With these theories in mind, we have analysed the 12 worst performing stocks year-to-date on both the FTSE 100 and FTSE 250 to assess which of them have the best potential for a 2019 recovery and might brighten your gift basket come Christmas.
Why have these stocks lost ground in 2018?
There are a host of reasons that have sent these prices of these shares lower. Markets are off their Spring highs on concerns that a Tech-led rally has peaked and lingering US-China trade worries. Brexit and geopolitical uncertainty have been an obvious hindrance. Whilst a weak GBP has benefited some shares, a reciprocally stronger USD has been a headwind for others, itself a result of rising bond yields as US interest rates rise and the end of cheap money creeps closer everywhere else.

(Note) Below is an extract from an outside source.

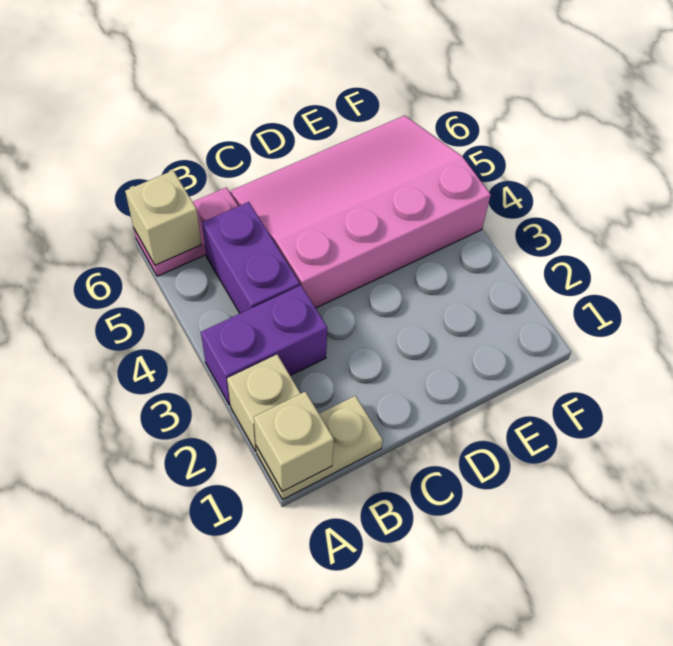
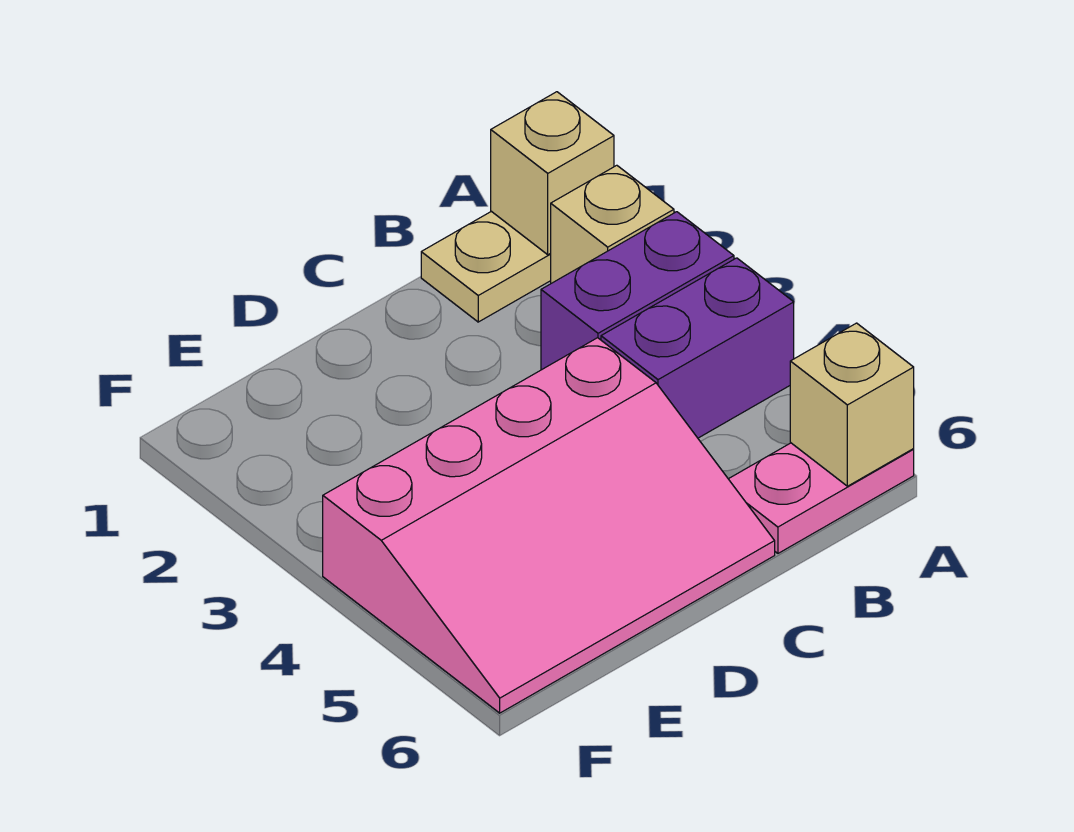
purple brick B4:B5 level 1 -> purple brick A4:B4 level 1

The frequency of profits warnings has also risen, with companies finding it more difficult to hit targets. The advantage of this for investors is that companies may be less likely to aim too high next time, not wanting to disappoint again, meaning the next set of results could impress and help shares recover faster.
Are these stocks set to recover?
There are several reasons for some of the worst performing FTSE 100 and 250 stocks to see a share price recovery over the next two months. In the case of the FTSE 100, many of the names languishing at the bottom of the performance tables are multi-billion-pound stalwarts of the UK blue-chip index and, in some cases, recognisable household names. After a year of underperformance, management will surely be focused on turning the tide of sentiment in favour of a share price rally.
Don’t forget many also have high dividend yields (in some cases very high after those share price falls) which should maintain interest in the shares, offering near-term support, and possibly even the recovery momentum those fund managers are looking for. Can these companies put a tough 2018 behind them, start the new year on the front foot? Could they even rally into year end?